CHICKEN FRIED RICE 
3/4 c. diced, cooked chicken
1/2 tsp. cornstarch
1/4 tsp. salt
1 tbsp. vegetable oil
2 eggs, slightly beaten
1 (8 oz.) can sliced water chestnuts, drained
1 c. sliced mushrooms
1/2 tsp. salt
2 tbsp. vegetable oil
3 c. cooked rice
1 tbsp. soy sauce
1 tbsp. chopped green onions with tops
Dash of white pepper

Mix chicken, cornstarch and 1/4 teaspoon salt.

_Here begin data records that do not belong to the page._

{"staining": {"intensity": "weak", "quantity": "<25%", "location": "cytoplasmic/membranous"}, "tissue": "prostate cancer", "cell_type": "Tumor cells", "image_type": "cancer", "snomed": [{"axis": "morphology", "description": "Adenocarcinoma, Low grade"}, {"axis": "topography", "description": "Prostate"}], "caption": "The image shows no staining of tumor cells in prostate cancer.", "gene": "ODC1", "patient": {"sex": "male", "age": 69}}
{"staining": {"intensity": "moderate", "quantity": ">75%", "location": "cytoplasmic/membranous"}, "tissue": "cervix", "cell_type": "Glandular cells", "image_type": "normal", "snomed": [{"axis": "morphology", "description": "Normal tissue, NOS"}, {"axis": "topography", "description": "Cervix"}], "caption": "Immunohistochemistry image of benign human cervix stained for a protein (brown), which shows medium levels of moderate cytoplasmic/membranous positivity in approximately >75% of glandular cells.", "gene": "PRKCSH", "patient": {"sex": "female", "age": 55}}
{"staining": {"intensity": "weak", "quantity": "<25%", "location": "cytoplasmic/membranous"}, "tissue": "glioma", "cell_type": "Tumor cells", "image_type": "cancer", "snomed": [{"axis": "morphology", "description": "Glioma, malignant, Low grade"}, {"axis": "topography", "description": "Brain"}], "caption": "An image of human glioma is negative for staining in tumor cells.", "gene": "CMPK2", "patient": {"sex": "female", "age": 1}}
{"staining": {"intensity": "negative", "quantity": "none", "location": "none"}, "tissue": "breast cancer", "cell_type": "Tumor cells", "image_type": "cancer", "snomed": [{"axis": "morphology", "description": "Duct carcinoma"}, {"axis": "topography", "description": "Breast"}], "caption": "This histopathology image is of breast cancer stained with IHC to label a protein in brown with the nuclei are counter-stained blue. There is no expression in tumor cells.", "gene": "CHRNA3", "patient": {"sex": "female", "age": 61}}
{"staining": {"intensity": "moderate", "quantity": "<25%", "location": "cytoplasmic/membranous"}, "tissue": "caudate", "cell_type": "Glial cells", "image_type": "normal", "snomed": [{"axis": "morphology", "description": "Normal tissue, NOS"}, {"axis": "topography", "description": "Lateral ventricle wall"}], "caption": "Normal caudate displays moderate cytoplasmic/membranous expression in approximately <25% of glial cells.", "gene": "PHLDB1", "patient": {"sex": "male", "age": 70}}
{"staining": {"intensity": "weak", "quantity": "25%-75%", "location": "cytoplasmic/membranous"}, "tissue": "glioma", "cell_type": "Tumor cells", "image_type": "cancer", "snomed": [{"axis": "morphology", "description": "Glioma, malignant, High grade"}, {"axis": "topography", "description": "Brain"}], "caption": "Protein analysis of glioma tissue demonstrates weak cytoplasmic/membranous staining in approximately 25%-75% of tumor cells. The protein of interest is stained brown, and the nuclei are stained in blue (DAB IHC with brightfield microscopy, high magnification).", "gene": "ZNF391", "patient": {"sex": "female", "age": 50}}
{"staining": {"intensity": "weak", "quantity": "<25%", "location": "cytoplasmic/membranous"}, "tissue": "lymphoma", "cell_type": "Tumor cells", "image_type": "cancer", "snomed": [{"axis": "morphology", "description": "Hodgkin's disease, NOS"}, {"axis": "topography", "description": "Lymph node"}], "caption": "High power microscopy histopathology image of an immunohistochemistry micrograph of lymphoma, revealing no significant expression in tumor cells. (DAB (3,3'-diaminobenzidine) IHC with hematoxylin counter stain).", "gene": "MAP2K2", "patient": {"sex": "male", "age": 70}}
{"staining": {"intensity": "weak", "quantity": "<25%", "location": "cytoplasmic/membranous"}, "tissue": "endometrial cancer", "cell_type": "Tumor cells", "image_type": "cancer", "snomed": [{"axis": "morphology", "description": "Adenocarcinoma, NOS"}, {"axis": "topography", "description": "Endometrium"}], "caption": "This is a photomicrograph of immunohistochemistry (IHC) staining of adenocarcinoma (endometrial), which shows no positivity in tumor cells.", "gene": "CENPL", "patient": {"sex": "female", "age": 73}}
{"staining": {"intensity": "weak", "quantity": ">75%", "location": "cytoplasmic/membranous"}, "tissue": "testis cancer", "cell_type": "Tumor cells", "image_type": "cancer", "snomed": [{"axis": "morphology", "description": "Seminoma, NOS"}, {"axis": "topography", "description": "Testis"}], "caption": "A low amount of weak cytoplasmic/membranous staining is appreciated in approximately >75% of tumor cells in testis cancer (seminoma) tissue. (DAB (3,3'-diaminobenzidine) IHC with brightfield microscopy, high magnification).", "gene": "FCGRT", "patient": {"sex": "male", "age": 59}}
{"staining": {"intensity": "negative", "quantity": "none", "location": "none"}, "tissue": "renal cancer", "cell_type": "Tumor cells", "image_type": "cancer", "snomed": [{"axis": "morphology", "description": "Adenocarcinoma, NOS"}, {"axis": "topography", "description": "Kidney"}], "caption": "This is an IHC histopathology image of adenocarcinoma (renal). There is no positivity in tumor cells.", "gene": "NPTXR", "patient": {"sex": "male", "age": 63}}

Heat 12" skillet until very hot. Add 1 tablespoon vegetable oil. Rotate to coat side. Add eggs; cook and stir until eggs are thickened thoroughly, but still moist. Remove from pan. Heat skillet until very hot. Add 1 teaspoon oil. Rotate to coat side. Add chicken, water chestnuts, mushrooms and 1/2 teaspoon salt. Fry 1 minute; remove from pan.

Heat skillet until very hot. Add 2 teaspoons oil. Rotate pan. Add rice, fry 1 minute. Stir in soy sauce. Add chicken mixture, eggs and remaining ingredients. Fry 30 seconds. 4 servings.